Although boost brachytherapy generally follows EBRT for vast majority of cancers, we preferred to perform boost ahead of EBRT for multiple reasons. Firstly, the tumor is clearly visible and palpable upfront and easier to implant. The sizable tumor itself displaces the normal organs like urethra and vaginal mucosa. On the contrary, after EBRT tumor might show complete or near complete disappearance and therefore difficult to implant. It becomes difficult to demarcate the area to be implanted. The urethra and vaginal mucosa approximate after tumor regression. Secondly, EBRT if delivered first, might delay the brachytherapy implant due to acute toxicity since perineum is a sensitive area. Thirdly, with brachytherapy, a reasonably large dose is delivered in smaller period. Recently, large doses delivered in quick time (for example in stereotactic body radiation therapy) have shown favorable biological effects by inciting immunogenic responses [12]. On the other hand, upfront brachytherapy boost might delay the EBRT and increase the risk of disease progression at regional site. Such risk is not robust in female PUC since its regional behavior is not well known.
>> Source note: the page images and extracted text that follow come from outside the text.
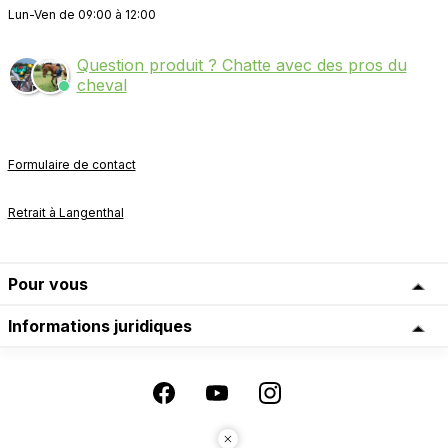
Lun-Ven de 09:00 à 12:00
Question produit ? Chatte avec des pros du
cheval
Formulaire de contact
Retrait à Langenthal
Pour vous
Informations juridiques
The role of chemotherapy is not clear in female PUC. Greven [5] had suggested exploring the role of systemic therapy in view of high metastatic rate observed in his series. This aspect is worth exploring in future trials especially in patients with larger and recurrent lesions.
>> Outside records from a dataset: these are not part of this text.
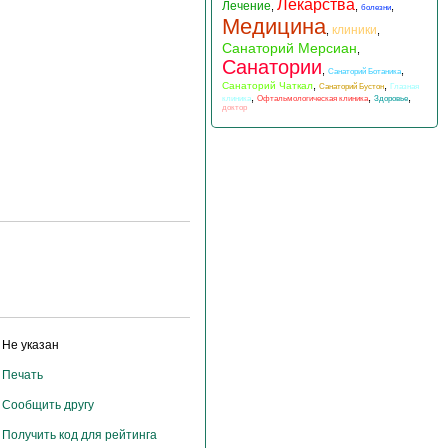
Лекарства
Лечение
,
,
,
болезни
Медицина
клиники
,
,
Санаторий Мерсиан
,
Санатории
,
,
Санаторий Ботаника
,
,
Санаторий Чаткал
Санаторий Бустон
Глазная
,
,
,
клиника
Офтальмологическая клиника
Здоровье
доктор
Не указан
Печать
Сообщить другу
Получить код для рейтинга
Even though urethral cancer might have different biological behavior as compared to female PUC, experience of brachytherapy for treatment of urethral cancer might be helpful [13,14]. One of the largest series was reported by Milosevic et al. [14]. Of the 34 patients, 5 received brachytherapy, 14 EBRT only, and 15 a combination of EBRT and brachytherapy. The median dose to the primary tumor delivered by EBRT was 50 Gy versus 65 Gy for EBRT and brachytherapy. One of the main finding of this study was a significant improvement in local control attributable to the use of brachytherapy. For patients treated with brachytherapy alone or combined with EBRT, the local relapse free rate was 77% compared with 32% for patients treated with EBRT alone. The beneficial effect of brachytherapy was most prominently seen in patients with bulky primary disease. The authors [14] hypothesized that brachytherapy confers an independent improvement in local tumor control, probably as a result of the higher radiation dose that can safely be delivered.
Conclusions
Female PUC is a rare malignancy and the literature is extremely sparse. Ours is the first study exploring the role of HDR-IBT in female PUC. We realize the limitations of our study: 1) small sample size, 2) mixed population of patients (primary and recurrent), and 3) diverse treatment in the form of primary vs. re-irradiation. Yet, our study is an important addition to the literature highlighting the technical feasibility, clinical safety, and efficacy of HDR-IBT in female PUC.
Disclosure
Authors report no conflict of interest.